• Exercise description: Scan the records for "shoulder". Show the matching lines.

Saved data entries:
-.-.-
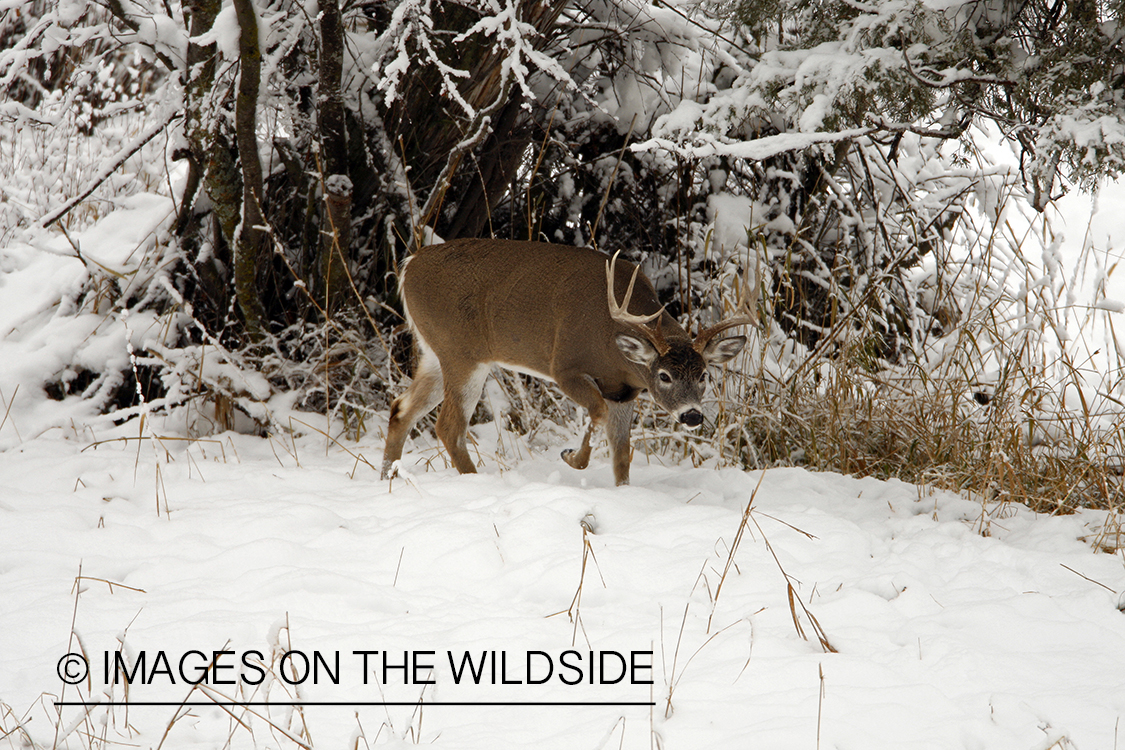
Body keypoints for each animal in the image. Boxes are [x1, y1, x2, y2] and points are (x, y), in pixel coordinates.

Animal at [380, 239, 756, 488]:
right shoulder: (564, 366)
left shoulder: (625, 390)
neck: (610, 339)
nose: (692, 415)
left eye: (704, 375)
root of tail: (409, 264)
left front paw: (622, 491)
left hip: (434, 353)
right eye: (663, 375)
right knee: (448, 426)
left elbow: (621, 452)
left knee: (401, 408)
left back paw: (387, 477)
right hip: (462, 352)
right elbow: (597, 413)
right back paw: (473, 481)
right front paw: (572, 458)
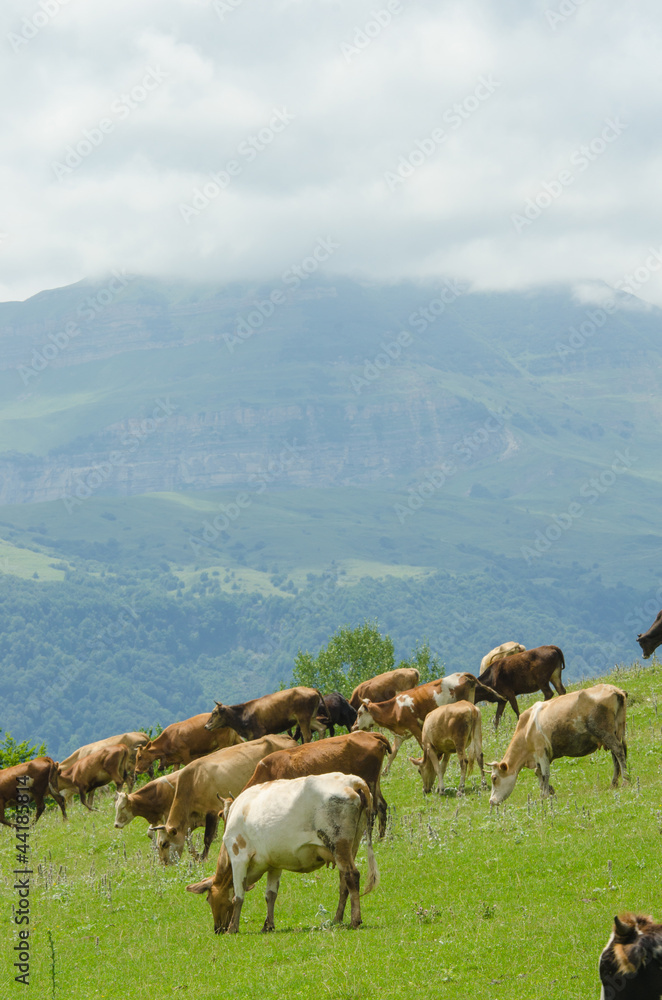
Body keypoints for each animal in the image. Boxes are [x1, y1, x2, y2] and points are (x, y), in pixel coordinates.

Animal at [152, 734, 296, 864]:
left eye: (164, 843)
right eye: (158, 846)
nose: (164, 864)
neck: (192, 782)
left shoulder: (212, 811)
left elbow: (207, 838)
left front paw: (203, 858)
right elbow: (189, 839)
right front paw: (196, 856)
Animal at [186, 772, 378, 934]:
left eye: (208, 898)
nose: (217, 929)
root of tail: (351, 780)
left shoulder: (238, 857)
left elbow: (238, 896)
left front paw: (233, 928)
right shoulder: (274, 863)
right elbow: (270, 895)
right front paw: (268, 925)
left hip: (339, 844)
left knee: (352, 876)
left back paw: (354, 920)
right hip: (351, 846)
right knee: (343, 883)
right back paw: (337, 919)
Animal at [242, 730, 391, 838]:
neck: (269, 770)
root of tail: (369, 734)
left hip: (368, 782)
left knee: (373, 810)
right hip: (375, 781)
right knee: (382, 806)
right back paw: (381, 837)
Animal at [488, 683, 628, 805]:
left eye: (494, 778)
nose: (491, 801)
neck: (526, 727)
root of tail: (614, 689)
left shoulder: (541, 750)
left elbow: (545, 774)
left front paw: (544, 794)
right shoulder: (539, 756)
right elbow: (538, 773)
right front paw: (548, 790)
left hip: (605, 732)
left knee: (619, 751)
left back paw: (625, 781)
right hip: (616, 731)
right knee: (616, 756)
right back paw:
-.-.-
• Result for this exercise:
right shoulder: (564, 366)
left shoulder: (625, 390)
left shoulder: (212, 811)
left shoulder: (238, 857)
right shoulder: (274, 863)
left shoulder: (541, 750)
right shoulder: (539, 756)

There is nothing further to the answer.